Benjamin Franklin had always wanted to live a very virtuous life and to as much good as possible. I tried always to avoid the wrong things. (FRANKLIN, P.146). As a result of this godly nature he sought, Benjamin made a collection of thirteen principles, which he tried to abide by on a daily basis. HE felt that this would help him to achieve his aim of living a just life. He carried with him a small book where he wrote down all or any of the things he did in a day that was contrary to his thirteen principles. His plan entailed him carrying out one of the virtues per day and he even further broke it down to per hour in a day.
Thus for every hour he had a detail of what to do at that point.

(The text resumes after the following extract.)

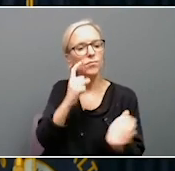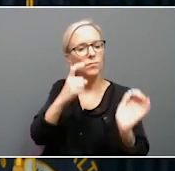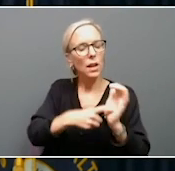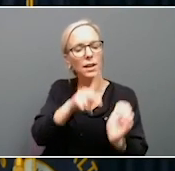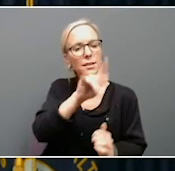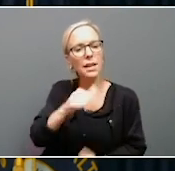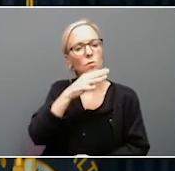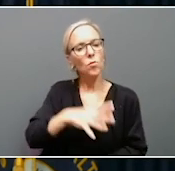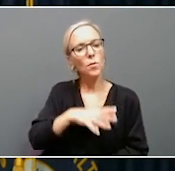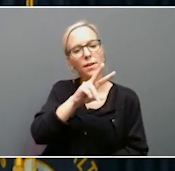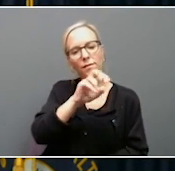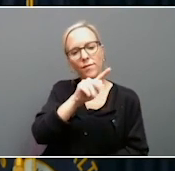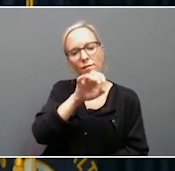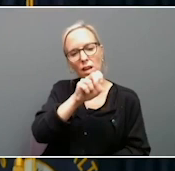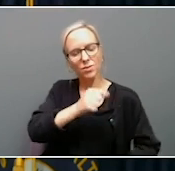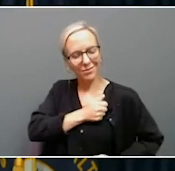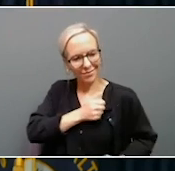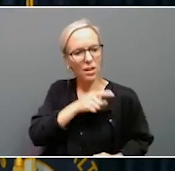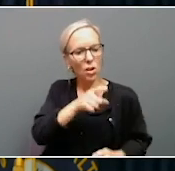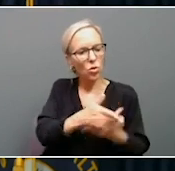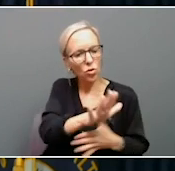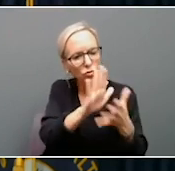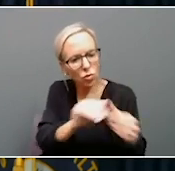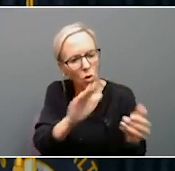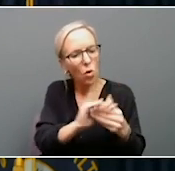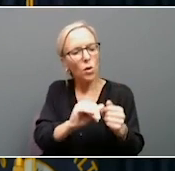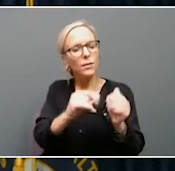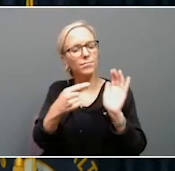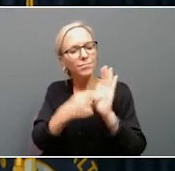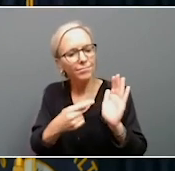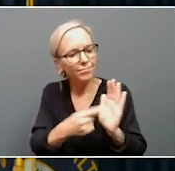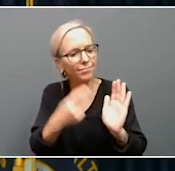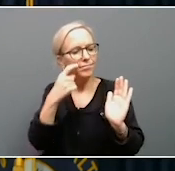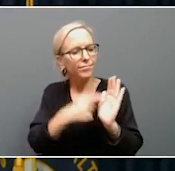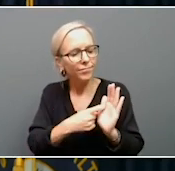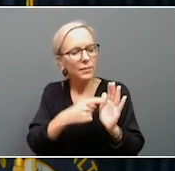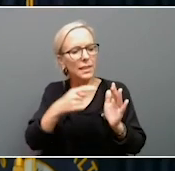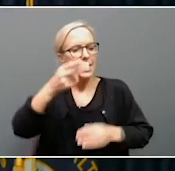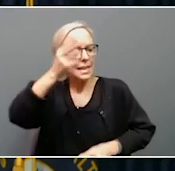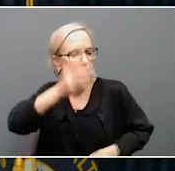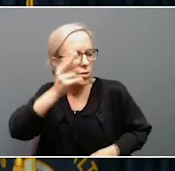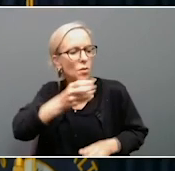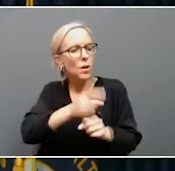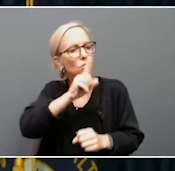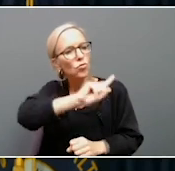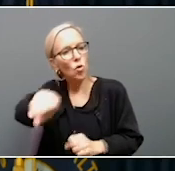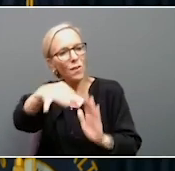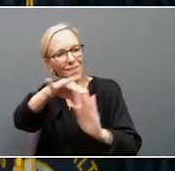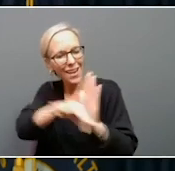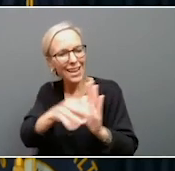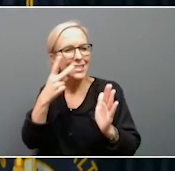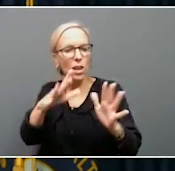stories through objects, images, documents, and oral histories. Be sure to stop by Frankfurt and see this incredible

It was not easy for Franklin to keep to his virtues but with much persistence, he eventually succeeded. This article therefore cost me so much painful attention, and my faults in it vexes me so much that I was almost ready to give up the attempt and content myself with faulty character in that respect. (FRANKLIN, P.146). Prior to Franklin writing up his virtues, he was already unconsciously practicing that life. There was an instance where he threw his friend Collins out of the boat they were inside. This was not because he was trying to be wicked; on the contrary it was because he was trying to avoid an argument that was building up between them. With this action, he was able to avoid and prevent him losing his temper and probably doing something he will regret eventually. He also knew that Collins was a very good swimmer and could easily swim to the shore. In his autobiography, Franklin used a speckled axe is best to explain on how to maintain and cultivate good virtues and also develop good habits. He was certain in his opinion that instead of being bad in this world and hurting others, it is much better and beneficial to be of good virtue and moral.

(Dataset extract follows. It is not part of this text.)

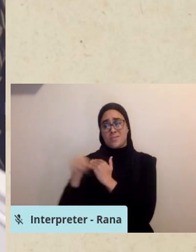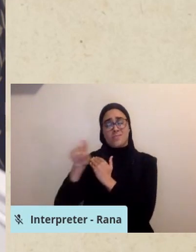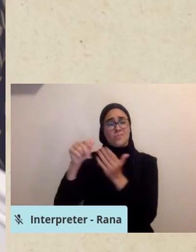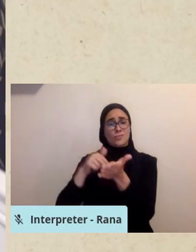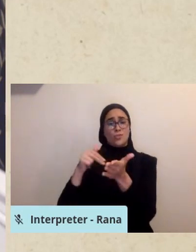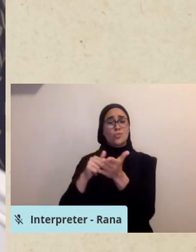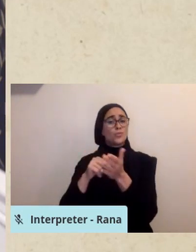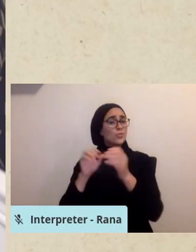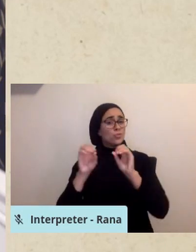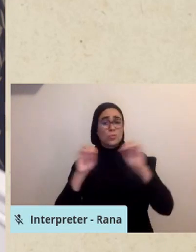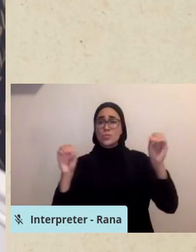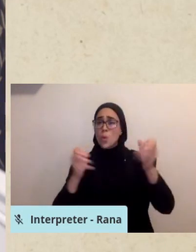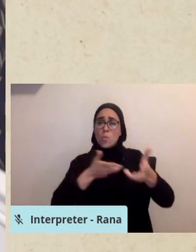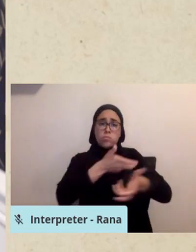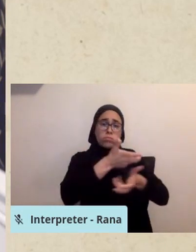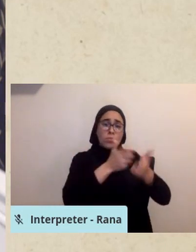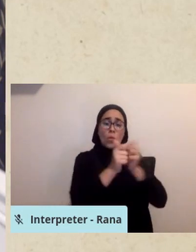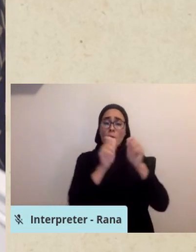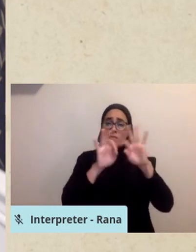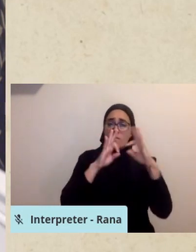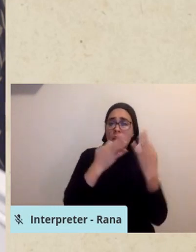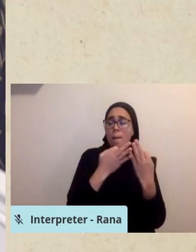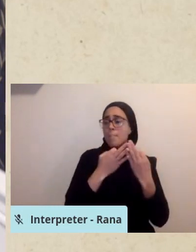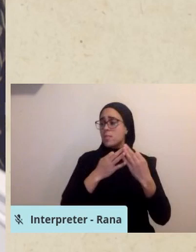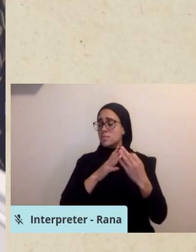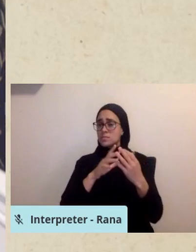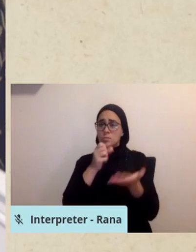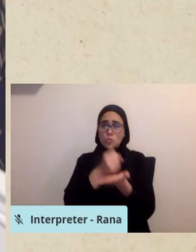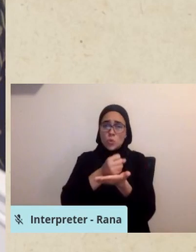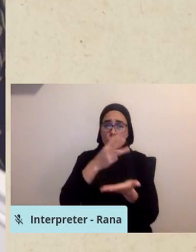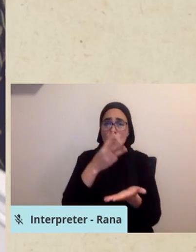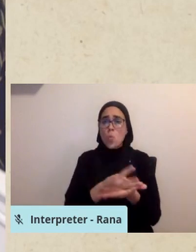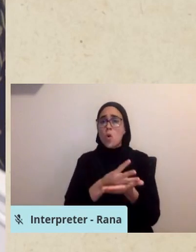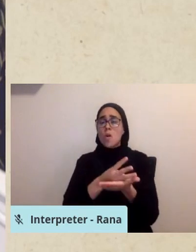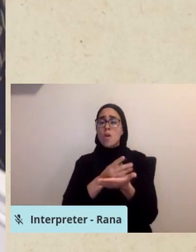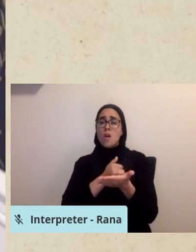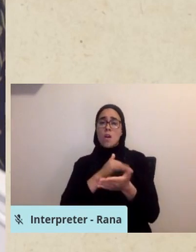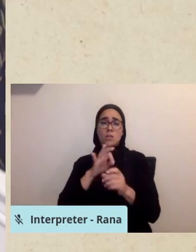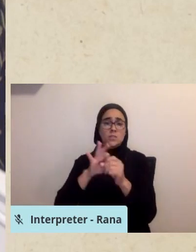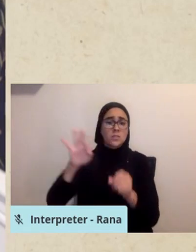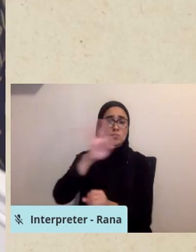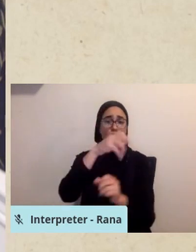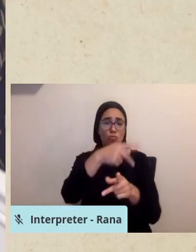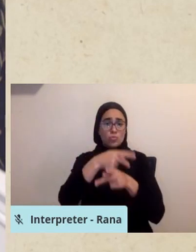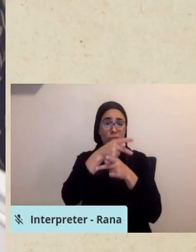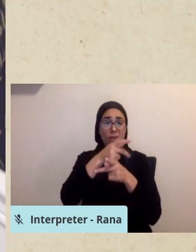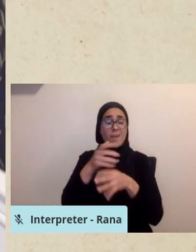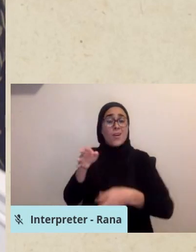social work, and spiritual care. And nursing asked spiritual care for help.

It is very clear that Franklin was not a religious man. Despite the fact that his father was a clergy he had a Christian educational background, which did not make him religious in his daily practice. It is not to say that he did not believe in God not disrespect the church in his days. He just did not reconcile with their principles, doctrines and practices. And though some of the dogmas of that persuasion, such as the eternal decrees of God, election, reprobation, etc., appeared to me unintelligible, others doubtful. (FRANKLIN, P.126). Benjamin Franklin always tried to educate himself and learn new things whenever he had the opportunity to do so. And I early absented myself from public assemblies of the Sect, Sunday being my studying day. (FRANKLIN, P.126).
Benjamin Franklin strongly believed that the way of showing his obedience to God was by assisting the less privileged in the society and by living a good life himself. He believed that every action had a consequential result at the end. He did not give any preferential treatment to any religion. He noted them as all the same and treated the members with mutual recognition. However, he had different degrees of respect. He had very little respect for the religions that encouraged or promoted division among the people.